* **PREGUNTAS PARA RESPONDER**:
a - Responde estas preguntas con lo que dice el texto sobre el gazpacho extremeño:
(i) ¿En qué mes ocurre el instante en que el sol empieza a derretir las aceras de Mérida?
(ii) ¿De dónde es preferible que sea el aceite de oliva virgen extra?
(iii) ¿Qué ofrecen las casas más generosas junto al gazpacho?
b - Copia tal cual, del texto sobre el gazpacho extremeño, todo lo que va desde "No debe confundirse" hasta "sin aire acondicionado.".

* **BLOQUE DE TEXTO**:

*****

Hay un instante, allá por el mes de julio, cuando el sol extremeño, ese astro inmisericorde y radiante que parece entrenar cada verano para fundir medallas olímpicas, empieza a derretir las aceras de Mérida y convierte el empedrado de Cáceres en una parrilla de granito donde podrían freírse huevos (de corral, claro está), en el que el cuerpo clama no ya por agua, sino por redención. Y ahí, en ese clamor ancestral entre el sudor y la resistencia, aparece él: el gazpacho extremeño, humilde en su cuna, glorioso en su efecto.
No debe confundirse este elixir con versiones tibias ni con esos gazpachitos envasados que se anuncian como si fueran colonias. No. El gazpacho extremeño no se vende, se prepara, y siempre con la liturgia propia de los grandes ritos ibéricos: cuchillo afilado, cuenco de barro, y una paciencia que solo tienen los que han visto más de cuarenta veranos seguidos sin aire acondicionado.
Los ingredientes son sencillos y honestos como la tierra que los cría: tomates bien maduros, de esos que huelen a huerta y no a supermercado, pimientos verdes que aún conservan el rumor del amanecer en la vega, ajos bravos como el carácter de un abuelo de Guareña, aceite de oliva virgen extra (preferiblemente de la Nava de Santiago), un poco de vinagre, sal y, según las casas, sobre todo en la de mi madre, pan del día anterior como base mística del conjunto.
Se tritura con devoción, se tamiza con mimo, y se sirve bien frío, casi con escarcha en la jarra, como si fuera un hechizo líquido contra el bochorno. En algunas casas lo coronan con picadillo de pepino y huevo duro, en otras con jamoncito ibérico desmenuzado, ¡oh gloria bendita de la dehesa!, y las más generosas te ofrecen, junto al gazpacho, un trozo de Torta del Casar para untar con mano libre y conciencia plena.

*****

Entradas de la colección
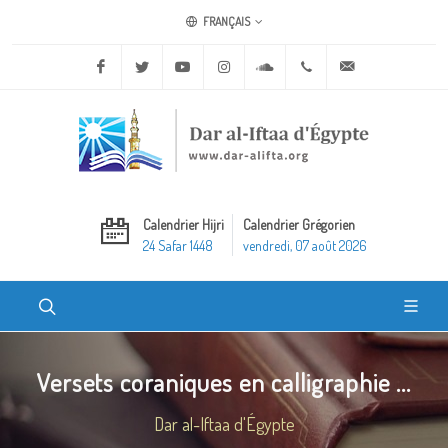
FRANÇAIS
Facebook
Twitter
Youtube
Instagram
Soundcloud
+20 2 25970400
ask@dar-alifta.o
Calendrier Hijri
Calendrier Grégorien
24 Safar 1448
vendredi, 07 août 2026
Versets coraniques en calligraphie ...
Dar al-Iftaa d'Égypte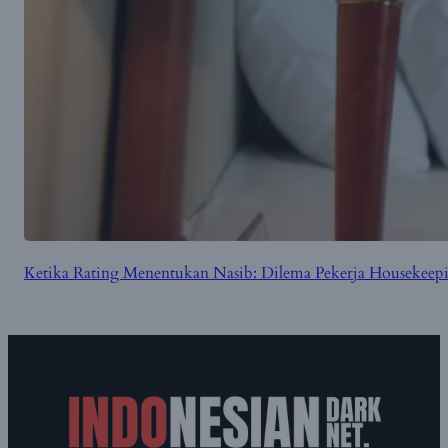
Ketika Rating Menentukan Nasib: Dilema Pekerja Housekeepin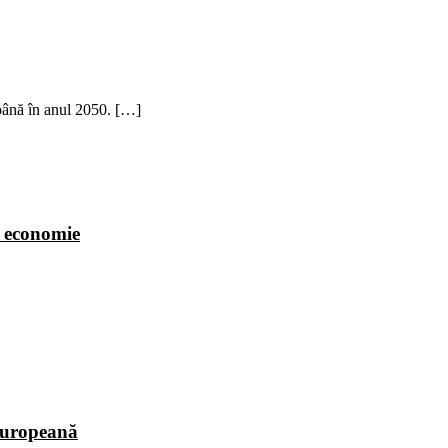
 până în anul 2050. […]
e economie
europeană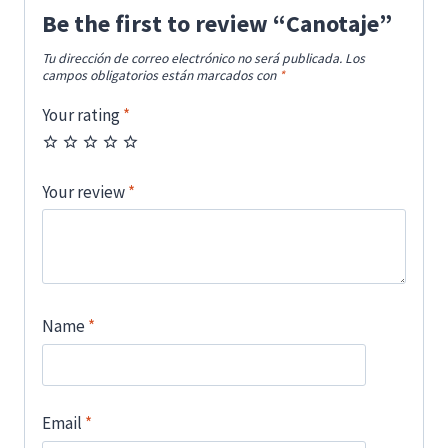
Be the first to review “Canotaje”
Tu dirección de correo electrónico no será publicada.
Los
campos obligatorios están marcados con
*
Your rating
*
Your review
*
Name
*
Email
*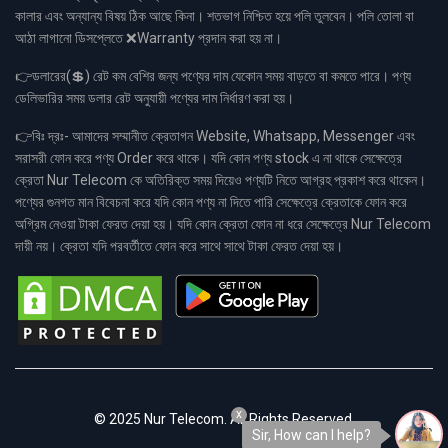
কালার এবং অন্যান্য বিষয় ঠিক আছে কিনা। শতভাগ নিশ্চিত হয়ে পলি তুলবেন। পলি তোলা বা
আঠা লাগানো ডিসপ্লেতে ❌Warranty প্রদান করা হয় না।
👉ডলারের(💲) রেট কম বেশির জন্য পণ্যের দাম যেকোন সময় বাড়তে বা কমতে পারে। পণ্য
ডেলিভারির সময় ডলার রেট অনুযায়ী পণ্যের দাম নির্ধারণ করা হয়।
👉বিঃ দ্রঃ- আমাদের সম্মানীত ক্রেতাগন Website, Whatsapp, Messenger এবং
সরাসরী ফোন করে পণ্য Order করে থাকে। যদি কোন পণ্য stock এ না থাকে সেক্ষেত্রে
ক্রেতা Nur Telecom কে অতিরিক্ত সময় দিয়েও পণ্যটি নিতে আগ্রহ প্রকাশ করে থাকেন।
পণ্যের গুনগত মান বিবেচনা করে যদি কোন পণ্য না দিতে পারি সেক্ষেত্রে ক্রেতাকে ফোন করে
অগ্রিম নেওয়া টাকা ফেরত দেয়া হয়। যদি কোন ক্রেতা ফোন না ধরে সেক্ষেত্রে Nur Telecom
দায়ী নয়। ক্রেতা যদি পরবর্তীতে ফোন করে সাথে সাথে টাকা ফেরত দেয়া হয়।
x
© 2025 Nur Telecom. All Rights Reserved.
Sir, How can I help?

*****

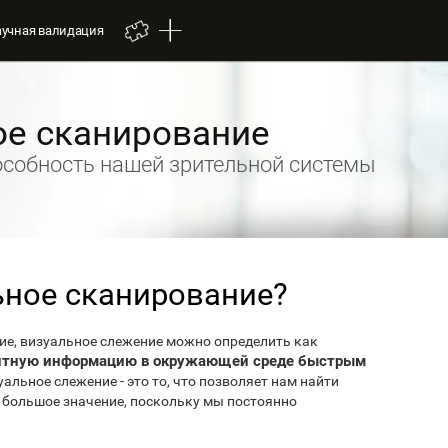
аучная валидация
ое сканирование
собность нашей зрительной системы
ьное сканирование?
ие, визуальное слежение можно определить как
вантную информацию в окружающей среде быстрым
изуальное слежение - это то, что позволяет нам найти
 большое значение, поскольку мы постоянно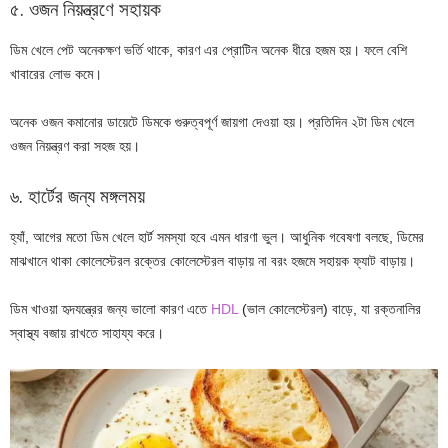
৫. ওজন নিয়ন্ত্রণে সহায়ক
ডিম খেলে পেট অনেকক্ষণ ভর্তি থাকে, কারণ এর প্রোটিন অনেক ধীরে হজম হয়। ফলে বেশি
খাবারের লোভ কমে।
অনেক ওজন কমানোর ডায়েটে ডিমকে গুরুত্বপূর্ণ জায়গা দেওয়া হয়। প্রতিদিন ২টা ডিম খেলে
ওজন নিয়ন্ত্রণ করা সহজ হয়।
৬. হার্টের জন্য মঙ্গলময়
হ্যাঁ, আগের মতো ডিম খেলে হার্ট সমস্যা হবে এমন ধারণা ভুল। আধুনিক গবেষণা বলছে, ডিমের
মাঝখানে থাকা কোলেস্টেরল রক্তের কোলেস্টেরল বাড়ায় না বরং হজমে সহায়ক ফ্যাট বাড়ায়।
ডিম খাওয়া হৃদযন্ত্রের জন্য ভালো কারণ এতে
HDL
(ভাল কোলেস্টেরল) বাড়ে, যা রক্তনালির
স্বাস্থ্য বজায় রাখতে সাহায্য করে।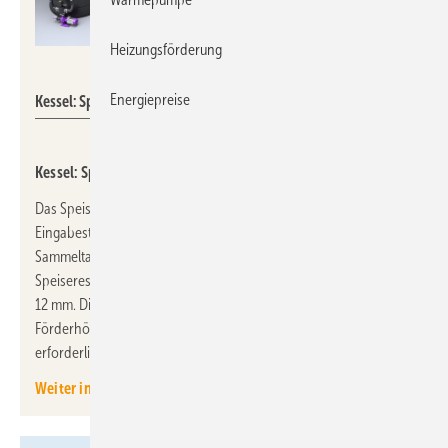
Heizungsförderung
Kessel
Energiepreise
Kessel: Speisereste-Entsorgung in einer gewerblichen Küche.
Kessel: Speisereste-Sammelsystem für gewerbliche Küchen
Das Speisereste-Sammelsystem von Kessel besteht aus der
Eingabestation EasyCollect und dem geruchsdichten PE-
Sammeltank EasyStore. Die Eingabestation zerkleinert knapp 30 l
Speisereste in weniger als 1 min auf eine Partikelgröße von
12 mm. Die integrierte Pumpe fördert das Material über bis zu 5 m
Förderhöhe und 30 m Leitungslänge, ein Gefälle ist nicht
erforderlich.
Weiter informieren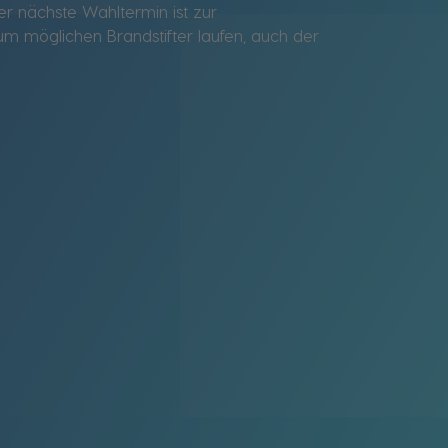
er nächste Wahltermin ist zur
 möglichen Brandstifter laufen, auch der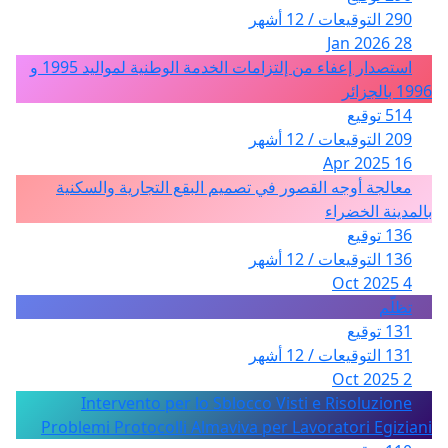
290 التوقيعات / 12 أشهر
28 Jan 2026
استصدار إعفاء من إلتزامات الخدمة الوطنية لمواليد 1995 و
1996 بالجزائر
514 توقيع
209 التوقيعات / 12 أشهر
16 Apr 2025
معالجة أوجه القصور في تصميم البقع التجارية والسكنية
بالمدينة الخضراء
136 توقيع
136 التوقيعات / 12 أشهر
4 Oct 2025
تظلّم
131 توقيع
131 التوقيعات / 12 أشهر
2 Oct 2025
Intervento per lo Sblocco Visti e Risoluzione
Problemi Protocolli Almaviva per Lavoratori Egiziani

*****

* **SOLUCIONES**:
a -
(i) En julio.
(ii) De la Nava de Santiago.
(iii) Un trozo de Torta del Casar.

b -
No debe confundirse este elixir con versiones tibias ni con esos gazpachitos envasados que se anuncian como si fueran colonias. No. El gazpacho extremeño no se vende, se prepara, y siempre con la liturgia propia de los grandes ritos ibéricos: cuchillo afilado, cuenco de barro, y una paciencia que solo tienen los que han visto más de cuarenta veranos seguidos sin aire acondicionado.